待解问题: 输出下面这段关于 Go 接口的文字里从“从输出结果中，我们看到 eif 的”到“或 iface 的过程。接下来我们就来简要描述一下这个过程，也就是接口类型的装箱原理。”的部分，逐字照录。

### 研读文本 ###

从输出结果中，我们看到 eif 的 _type（0x10b38c0）与 err 的 tab._type（0x10b38c0）是一致的，data 指针所指内容（“bad error”）也是一致的，因此 eif == err 表达式的结果为 true。

再次强调一遍，上面这个实现可能仅在 Go 1.17 版本上测试通过，并且在输出 iface 或 eface 的 data 部分内容时只列出了 int、float64 和 T 类型的数据读取实现，没有列出全部类型的实现，你可以根据自己的需要实现其余数据类型。dumpinterface.go 的完整代码你可以在这里找到。

我们现在已经知道了，接口类型有着复杂的内部结构，所以我们将一个类型变量值赋值给一个接口类型变量值的过程肯定不会像 var i int = 5 那么简单，那么接口类型变量赋值的过程是怎样的呢？其实接口类型变量赋值是一个“装箱”的过程。

在 Go 语言中，将任意类型赋值给一个接口类型变量也是装箱操作。有了前面对接口类型变量内部表示的学习，我们知道接口类型的装箱实际就是创建一个 eface 或 iface 的过程。接下来我们就来简要描述一下这个过程，也就是接口类型的装箱原理。

### 输入数据 ###

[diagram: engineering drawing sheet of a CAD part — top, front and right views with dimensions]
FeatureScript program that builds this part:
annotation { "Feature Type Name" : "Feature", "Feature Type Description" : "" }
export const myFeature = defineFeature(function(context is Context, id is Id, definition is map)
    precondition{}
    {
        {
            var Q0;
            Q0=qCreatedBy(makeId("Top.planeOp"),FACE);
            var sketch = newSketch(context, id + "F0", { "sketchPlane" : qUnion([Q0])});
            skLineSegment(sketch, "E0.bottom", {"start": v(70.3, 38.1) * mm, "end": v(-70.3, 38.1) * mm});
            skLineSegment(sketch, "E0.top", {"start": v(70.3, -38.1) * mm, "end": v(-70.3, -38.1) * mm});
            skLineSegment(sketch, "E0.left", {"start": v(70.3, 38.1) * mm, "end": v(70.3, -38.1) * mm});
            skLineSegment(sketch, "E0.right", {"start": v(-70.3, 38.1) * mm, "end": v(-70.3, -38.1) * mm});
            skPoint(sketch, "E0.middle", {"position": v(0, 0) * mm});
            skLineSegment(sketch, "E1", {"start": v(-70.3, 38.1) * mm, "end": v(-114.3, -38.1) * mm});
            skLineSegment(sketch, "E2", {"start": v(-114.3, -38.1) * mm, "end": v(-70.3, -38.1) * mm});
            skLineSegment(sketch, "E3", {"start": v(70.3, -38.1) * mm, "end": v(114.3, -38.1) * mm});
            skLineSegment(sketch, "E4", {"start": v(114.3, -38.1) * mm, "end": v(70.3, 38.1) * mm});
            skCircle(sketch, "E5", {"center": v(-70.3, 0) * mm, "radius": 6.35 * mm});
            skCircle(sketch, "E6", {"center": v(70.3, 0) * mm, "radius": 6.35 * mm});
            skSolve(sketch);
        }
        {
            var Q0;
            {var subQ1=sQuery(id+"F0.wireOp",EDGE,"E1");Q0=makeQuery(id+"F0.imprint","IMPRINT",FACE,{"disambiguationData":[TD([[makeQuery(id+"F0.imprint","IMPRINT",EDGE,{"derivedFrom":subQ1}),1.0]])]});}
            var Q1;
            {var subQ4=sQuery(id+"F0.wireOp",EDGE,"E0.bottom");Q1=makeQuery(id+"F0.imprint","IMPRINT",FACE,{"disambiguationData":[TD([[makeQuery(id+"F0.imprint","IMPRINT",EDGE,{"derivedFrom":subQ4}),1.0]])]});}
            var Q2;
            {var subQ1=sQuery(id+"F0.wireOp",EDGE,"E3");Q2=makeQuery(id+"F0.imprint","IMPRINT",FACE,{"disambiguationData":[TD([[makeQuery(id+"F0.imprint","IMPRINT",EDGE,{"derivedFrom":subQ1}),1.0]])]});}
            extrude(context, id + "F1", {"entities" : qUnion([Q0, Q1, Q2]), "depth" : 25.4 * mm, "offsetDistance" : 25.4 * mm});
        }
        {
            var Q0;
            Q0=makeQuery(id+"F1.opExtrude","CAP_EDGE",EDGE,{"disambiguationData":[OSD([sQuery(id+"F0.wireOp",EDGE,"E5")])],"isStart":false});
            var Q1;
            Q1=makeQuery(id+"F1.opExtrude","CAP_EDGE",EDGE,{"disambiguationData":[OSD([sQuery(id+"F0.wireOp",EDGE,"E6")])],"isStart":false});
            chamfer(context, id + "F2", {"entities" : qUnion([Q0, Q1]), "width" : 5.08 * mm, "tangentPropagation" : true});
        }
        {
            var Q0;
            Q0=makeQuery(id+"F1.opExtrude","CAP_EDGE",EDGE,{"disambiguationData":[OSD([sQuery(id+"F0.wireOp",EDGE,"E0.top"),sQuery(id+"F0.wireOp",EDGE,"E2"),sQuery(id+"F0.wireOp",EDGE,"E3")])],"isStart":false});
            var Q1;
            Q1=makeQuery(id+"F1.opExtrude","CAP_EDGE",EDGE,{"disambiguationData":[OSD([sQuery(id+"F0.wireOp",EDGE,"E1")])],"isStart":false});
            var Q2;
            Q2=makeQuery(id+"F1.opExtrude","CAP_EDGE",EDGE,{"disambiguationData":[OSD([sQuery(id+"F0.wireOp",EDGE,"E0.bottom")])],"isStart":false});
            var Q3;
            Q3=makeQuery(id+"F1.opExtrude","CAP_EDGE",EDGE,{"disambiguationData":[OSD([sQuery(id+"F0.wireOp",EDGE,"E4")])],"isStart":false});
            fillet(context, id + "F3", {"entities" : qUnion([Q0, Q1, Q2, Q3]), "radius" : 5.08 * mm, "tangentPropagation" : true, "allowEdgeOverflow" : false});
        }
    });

###

作答区:
从输出结果中，我们看到 eif 的 _type（0x10b38c0）与 err 的 tab._type（0x10b38c0）是一致的，data 指针所指内容（“bad error”）也是一致的，因此 eif == err 表达式的结果为 true。

再次强调一遍，上面这个实现可能仅在 Go 1.17 版本上测试通过，并且在输出 iface 或 eface 的 data 部分内容时只列出了 int、float64 和 T 类型的数据读取实现，没有列出全部类型的实现，你可以根据自己的需要实现其余数据类型。dumpinterface.go 的完整代码你可以在这里找到。

我们现在已经知道了，接口类型有着复杂的内部结构，所以我们将一个类型变量值赋值给一个接口类型变量值的过程肯定不会像 var i int = 5 那么简单，那么接口类型变量赋值的过程是怎样的呢？其实接口类型变量赋值是一个“装箱”的过程。

在 Go 语言中，将任意类型赋值给一个接口类型变量也是装箱操作。有了前面对接口类型变量内部表示的学习，我们知道接口类型的装箱实际就是创建一个 eface 或 iface 的过程。接下来我们就来简要描述一下这个过程，也就是接口类型的装箱原理。